En apparence, l’histoire qui se déroule aujourd’hui lui donne raison. C’est pourtant ces jours derniers qu’il en est venu à infléchir sa position de façon significative.
D’une part, la théorie de la zone monétaire optimale met fortement l’accent sur la mobilité des travailleurs, qui votent avec les pieds et vont là où se situe l’emploi. Il est évident de ce point de vue que les barrières linguistiques comme les habitudes culturelles ne sont pas les mêmes sur le Vieux Continent et dans le Nouveau Monde.
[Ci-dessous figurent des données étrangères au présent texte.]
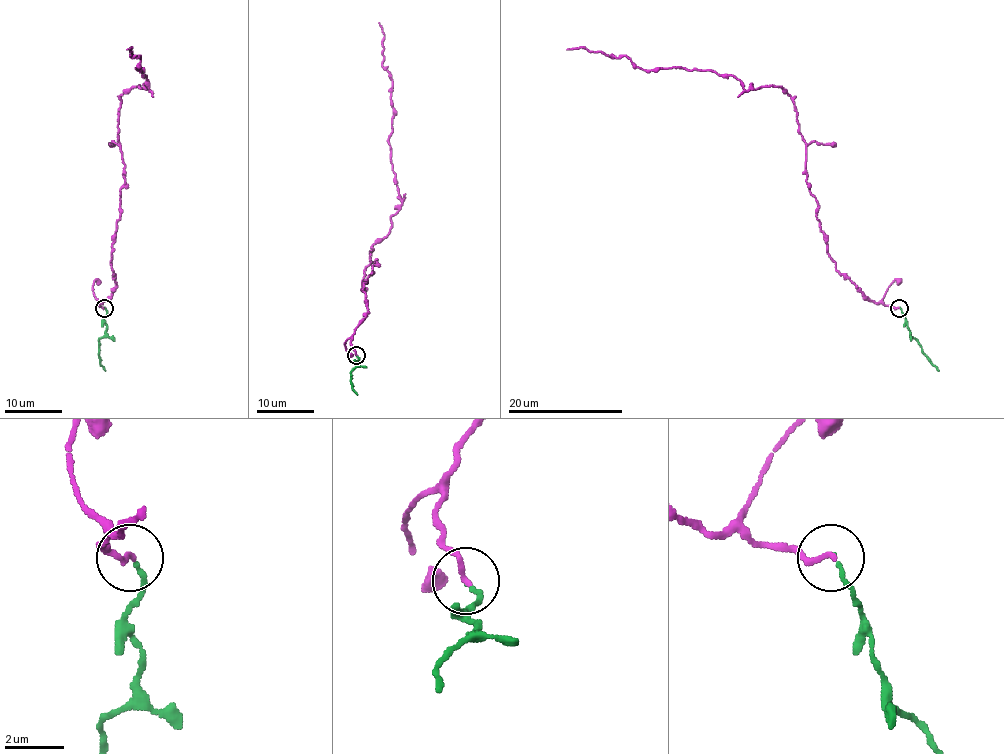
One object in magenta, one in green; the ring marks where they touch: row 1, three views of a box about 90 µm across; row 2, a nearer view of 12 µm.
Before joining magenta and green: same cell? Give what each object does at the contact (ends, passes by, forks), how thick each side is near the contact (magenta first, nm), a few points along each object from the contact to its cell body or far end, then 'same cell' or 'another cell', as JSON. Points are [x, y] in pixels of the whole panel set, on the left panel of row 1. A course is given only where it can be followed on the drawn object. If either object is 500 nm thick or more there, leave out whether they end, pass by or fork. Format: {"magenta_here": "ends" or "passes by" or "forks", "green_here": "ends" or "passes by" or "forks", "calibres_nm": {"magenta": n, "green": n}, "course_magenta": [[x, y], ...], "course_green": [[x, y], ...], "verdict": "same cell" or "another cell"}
{"magenta_here": "ends", "green_here": "ends", "calibres_nm": {"magenta": 190, "green": 120}, "course_magenta": [[105, 307], [116, 284], [112, 243], [125, 181], [120, 97], [149, 90], [139, 55], [126, 50]], "course_green": [[105, 307], [106, 333], [99, 340], [99, 363], [105, 370]], "verdict": "same cell"}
La mobilité de la main d’oeuvre est néanmoins en hausse en Europe, de manière plus importante que ce qui avait été d’abord envisagée.
Ensuite se pose la question du degré d’intégration économique: des pays dont les relations économiques sont substantielles et majeures en intérêt à ne pas s’encombrer d’un change monétaire (Krugman prend l’exemple de Brooklin et New York).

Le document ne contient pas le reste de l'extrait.